Penghentian penuntutan berdasarkan keadilan restoratif sebagaimana dapat dihentikan penuntutannya berdasarkan keadilan restoratif dalam hal terpenuhi syarat tersangka baru pertama kali melakukan tindak pidana.
Syarat dan ketentuan penghentian penuntutan berdasarkan keadilan restoratif juga berdasarkan pada pemulihan kembali pada keadaan semula oleh tersangka dengan cara mengembalikan barang kepada korban, mengganti kerugian dan biaya yang ditimbulkan dari akibat tindak pidana serta kesepakatan damaian keduanya.
Sepanjang 2021, Jaksa Agung RI telah melaksanakan restoratif justice lebih dari 313 perkara. Hal ini direspon positif masyarakat dan mencapai tingkat kepuasan pelayanan public dibidang hukum. Pelaksanaan restorative justice diawasi secara ketat secara berjenjang.
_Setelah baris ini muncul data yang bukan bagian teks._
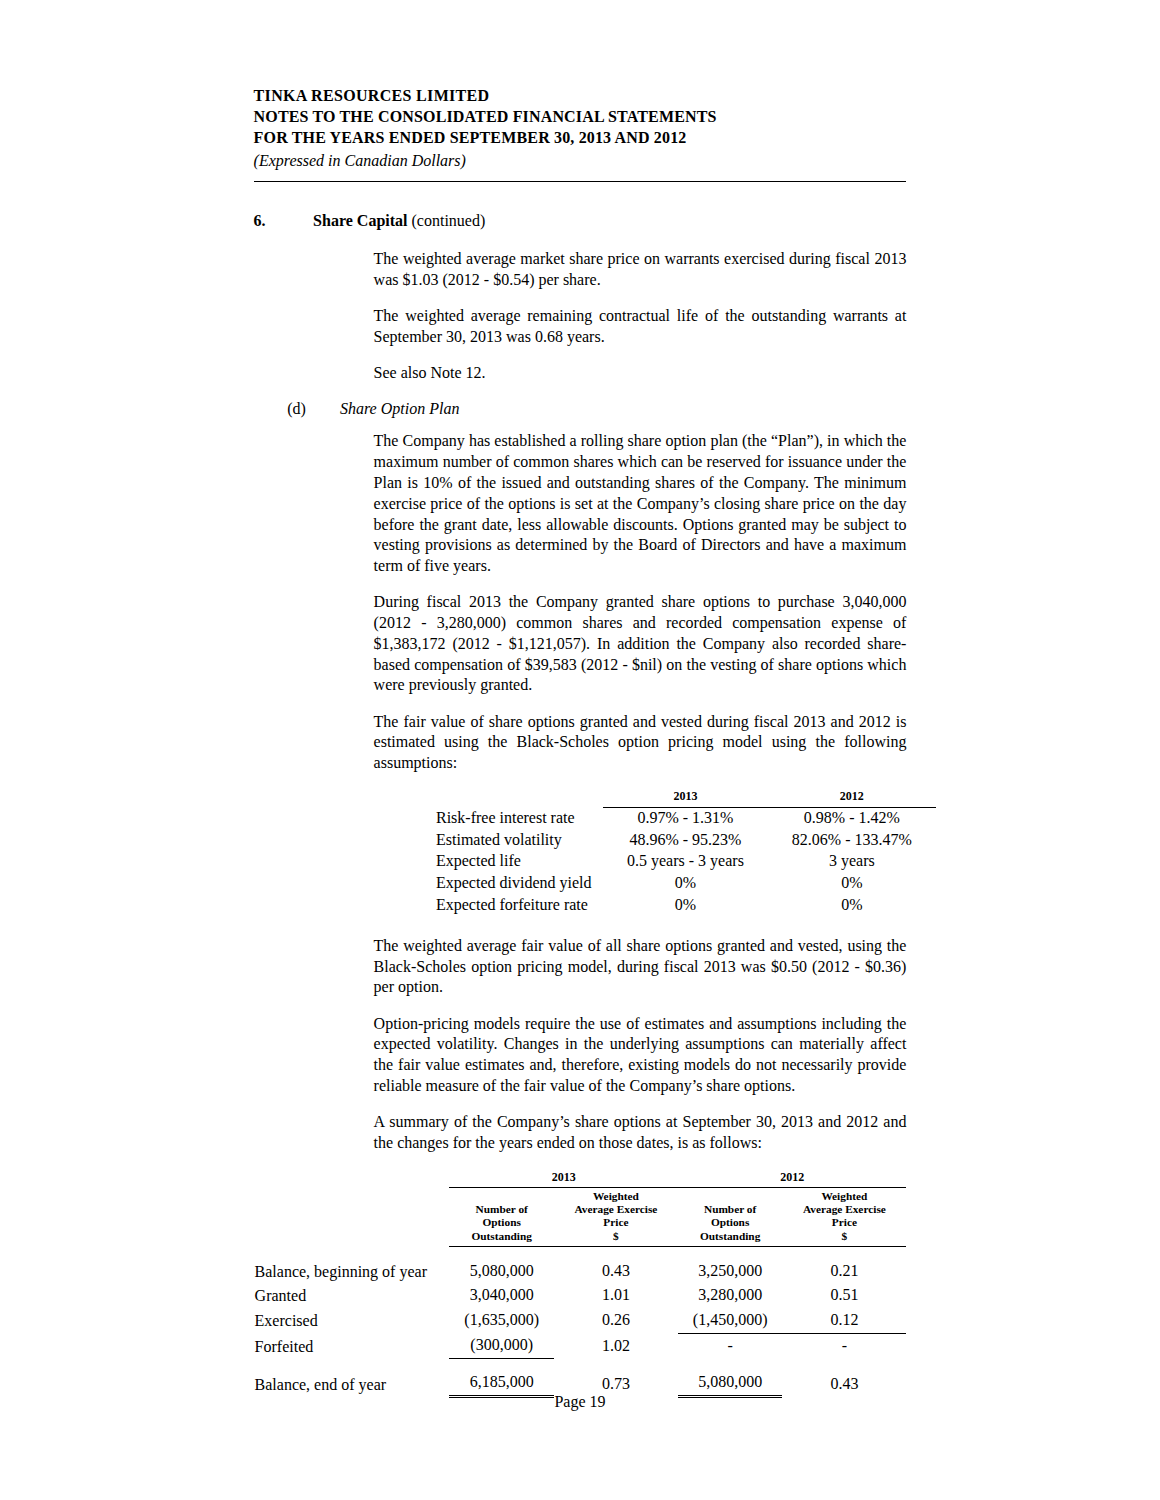TINKA RESOURCES LIMITED
NOTES TO THE CONSOLIDATED FINANCIAL STATEMENTS
FOR THE YEARS ENDED SEPTEMBER 30, 2013 AND 2012
(Expressed in Canadian Dollars)
6.
Share Capital (continued)
The weighted average market share price on warrants exercised during fiscal 2013 was $1.03 (2012 - $0.54) per share.
The weighted average remaining contractual life of the outstanding warrants at September 30, 2013 was 0.68 years.
See also Note 12.
(d)
Share Option Plan
The Company has established a rolling share option plan (the “Plan”), in which the maximum number of common shares which can be reserved for issuance under the Plan is 10% of the issued and outstanding shares of the Company. The minimum exercise price of the options is set at the Company’s closing share price on the day before the grant date, less allowable discounts. Options granted may be subject to vesting provisions as determined by the Board of Directors and have a maximum term of five years.
During fiscal 2013 the Company granted share options to purchase 3,040,000 (2012 - 3,280,000) common shares and recorded compensation expense of $1,383,172 (2012 - $1,121,057). In addition the Company also recorded share-based compensation of $39,583 (2012 - $nil) on the vesting of share options which were previously granted.
The fair value of share options granted and vested during fiscal 2013 and 2012 is estimated using the Black-Scholes option pricing model using the following assumptions:
| | 2013 | 2012 |
| --- | --- | --- |
| Risk-free interest rate | 0.97% - 1.31% | 0.98% - 1.42% |
| Estimated volatility | 48.96% - 95.23% | 82.06% - 133.47% |
| Expected life | 0.5 years - 3 years | 3 years |
| Expected dividend yield | 0% | 0% |
| Expected forfeiture rate | 0% | 0% |
The weighted average fair value of all share options granted and vested, using the Black-Scholes option pricing model, during fiscal 2013 was $0.50 (2012 - $0.36) per option.
Option-pricing models require the use of estimates and assumptions including the expected volatility. Changes in the underlying assumptions can materially affect the fair value estimates and, therefore, existing models do not necessarily provide reliable measure of the fair value of the Company’s share options.
A summary of the Company’s share options at September 30, 2013 and 2012 and the changes for the years ended on those dates, is as follows:
| | 2013 | 2012 |
| | Number of Options Outstanding | Weighted Average Exercise Price $ | Number of Options Outstanding | Weighted Average Exercise Price $ |
| Balance, beginning of year | 5,080,000 | 0.43 | 3,250,000 | 0.21 |
| Granted | 3,040,000 | 1.01 | 3,280,000 | 0.51 |
| Exercised | (1,635,000) | 0.26 | (1,450,000) | 0.12 |
| Forfeited | (300,000) | 1.02 | - | - |
| Balance, end of year | 6,185,000 | 0.73 | 5,080,000 | 0.43 |
Page 19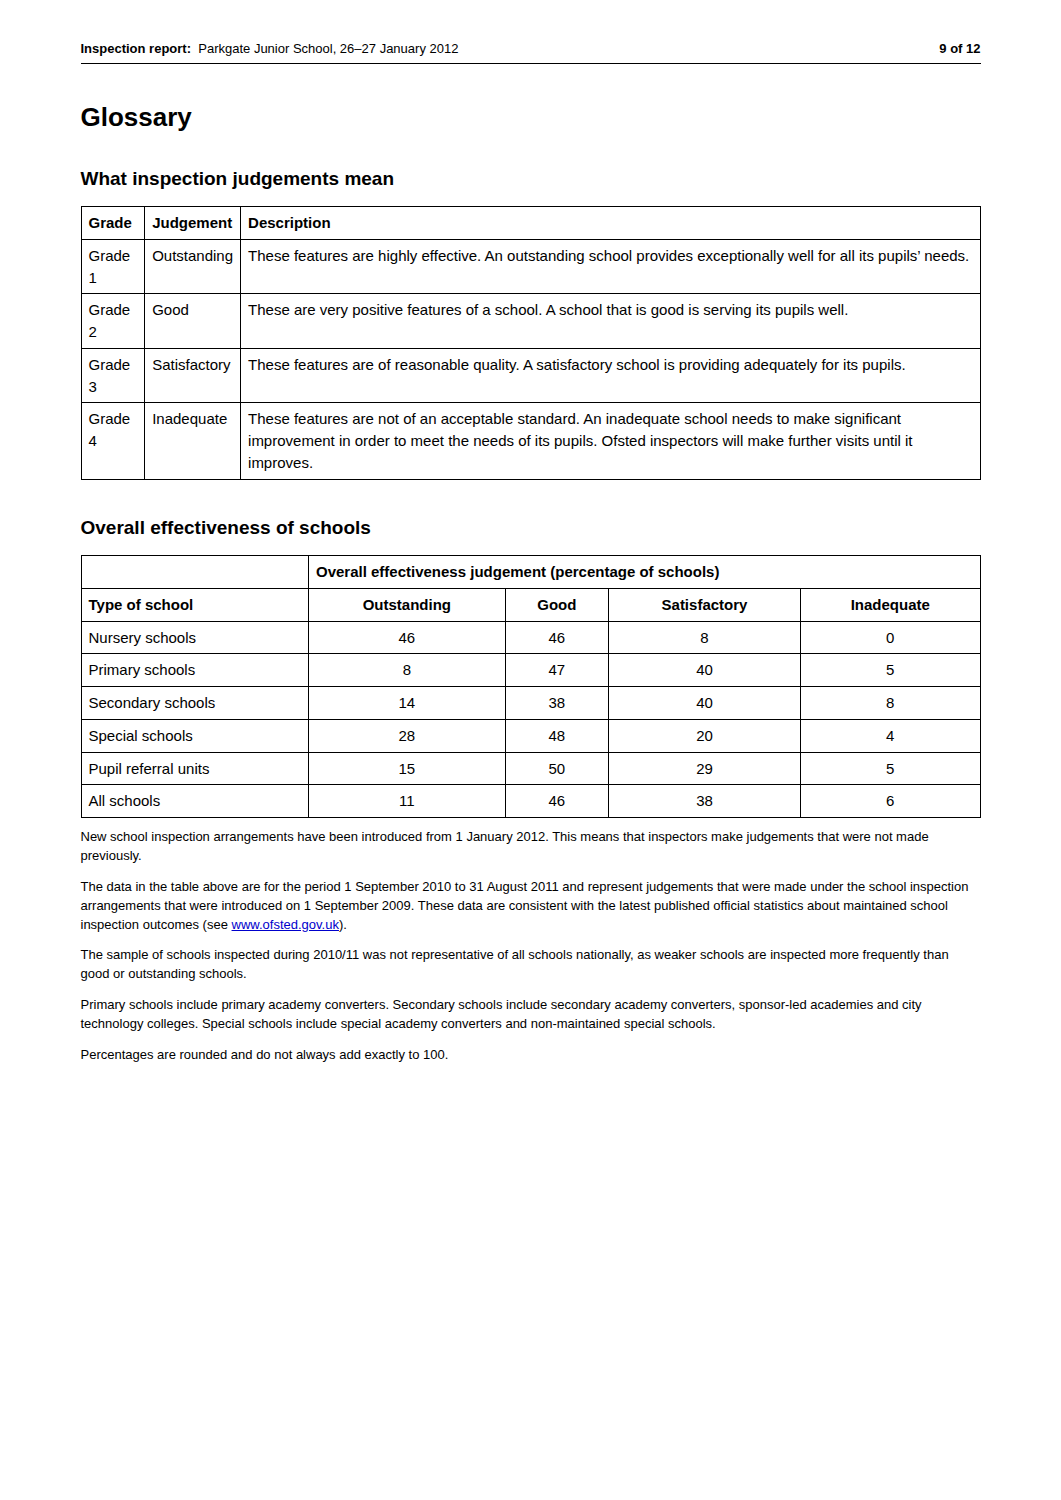Inspection report: Parkgate Junior School, 26–27 January 2012
9 of 12
Glossary
What inspection judgements mean
| Grade | Judgement | Description |
| --- | --- | --- |
| Grade 1 | Outstanding | These features are highly effective. An outstanding school provides exceptionally well for all its pupils’ needs. |
| Grade 2 | Good | These are very positive features of a school. A school that is good is serving its pupils well. |
| Grade 3 | Satisfactory | These features are of reasonable quality. A satisfactory school is providing adequately for its pupils. |
| Grade 4 | Inadequate | These features are not of an acceptable standard. An inadequate school needs to make significant improvement in order to meet the needs of its pupils. Ofsted inspectors will make further visits until it improves. |
Overall effectiveness of schools
| | Overall effectiveness judgement (percentage of schools) |
| --- | --- |
| Type of school | Outstanding | Good | Satisfactory | Inadequate |
| Nursery schools | 46 | 46 | 8 | 0 |
| Primary schools | 8 | 47 | 40 | 5 |
| Secondary schools | 14 | 38 | 40 | 8 |
| Special schools | 28 | 48 | 20 | 4 |
| Pupil referral units | 15 | 50 | 29 | 5 |
| All schools | 11 | 46 | 38 | 6 |
New school inspection arrangements have been introduced from 1 January 2012. This means that inspectors make judgements that were not made previously.
The data in the table above are for the period 1 September 2010 to 31 August 2011 and represent judgements that were made under the school inspection arrangements that were introduced on 1 September 2009. These data are consistent with the latest published official statistics about maintained school inspection outcomes (see www.ofsted.gov.uk).
The sample of schools inspected during 2010/11 was not representative of all schools nationally, as weaker schools are inspected more frequently than good or outstanding schools.
Primary schools include primary academy converters. Secondary schools include secondary academy converters, sponsor-led academies and city technology colleges. Special schools include special academy converters and non-maintained special schools.
Percentages are rounded and do not always add exactly to 100.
Bahkan secara tegas, Jaksa Agung RI telah memberikan warning agar jaksa-jaksa di daerah tidak bermain-main terhadap keadilan restoratif.
Kejaksaan RI berharap agar masyarakat senantiasa melakukan pengawasan bersama dan turut mengawal keadilan restoratif ini demi kemajuan bangsa dan negara khususnya dalam rangka mensukseskan pembangunan hukum nasional yang berwawasan sosial dengan mengedepankan HAM. Jaksa Agung RI ST Burhanuddin berpesan, rasa keadilan itu tidak ada di buku, KUHP atau KUHAP. Rasa Keadilan itu ada di hati masyarakat dan wajib bagi seorang jaksa untuk selalu mempertimbangkan rasa keadilan yang ada di masyarakat. (*)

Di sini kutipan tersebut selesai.